I am fond off quoting Jesse Livermore’s maxim “You don’t argue with the tape” but Livermore was a keen student of market conditions and based his decisions on far more than just price action in the market.
We are witnessing a spectacular stock market rally, driven by retail investors and hedge funds piling into the market while institutional investors are sitting on the sidelines.
The Nasdaq 100 broke through resistance at 10,000, new highs signaling a fresh primary advance. Bearish divergence on Twiggs Money Flow index may warn of selling pressure but it is hard to argue with the tape. Only a fall below 9500 would signal another decline and that seems unlikely at present.
Even retail sales (ex food) have recovered sharply, from -15.3% in April to -1.4% in May (annual % gain).
Light vehicle sales are more sluggish but June sales of 13.05 million are still a sizable bounce.
So why are many old investment hands acting with such caution?
We know that the efforts to contain the COVID19 outbreak are struggling, with over 60,000 new cases per day, but the economy still seems in good shape.
Source JHU CSSE
Let’s look at where the money is coming from.
Treasury debt has expanded by more than $3 trillion in the last four months (March 9 – July 9) as the government does everything in its power to cushion the economy from an unprecedented shutdown. Rescuing airlines, bailing out Boeing, emergency business loans, job preservation schemes, and supporting Fed purchases of a wide variety of financial assets to keep the plumbing of financial markets open. Every way they can, government has been flooding the market with money and some of that has found its way to the stock market. Whether through boosting stock purchases, enabling companies to raise debt or boosting consumer spending to buoy up sales, the market is flying on borrowed money.
Steep up-trends like this typically end in a blow-off. A trend is self-reinforcing if rising prices attract more investors who in turn bid up prices even further. A steady influx of new investors is required to sustain the trend, else it dies.
Similar self-reinforcing cycles are evident in nature, where they expand violently outward at an exponential rate until they run out of fuel. The fuel driving the event may differ, from dry tinder in a forest fire, warm ocean temperatures in a hurricane, consumable vegetation in a locust plague, …..or exposed population in a virus outbreak. The cycle expands, feeding on itself, until the fuel is exhausted.
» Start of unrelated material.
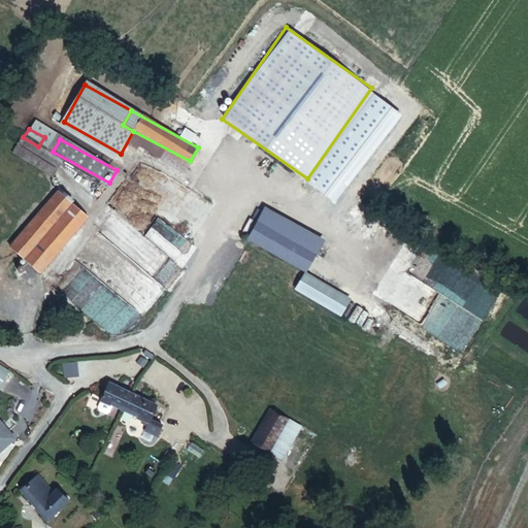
[(61,182),(71,165),(27,141),(18,158),(61,182)]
A stock market blow-off is no different. The up-trend will continue for as long as rising prices are able to attract new investors. It will stop when the source of new money dries up. In this case, when Treasury tries to slow the unsustainable growth in federal debt. Then it becomes a case of devil-take-the-hindmost as a preponderance of sellers attempt to offload their stocks on a rapidly shrinking pool of buyers.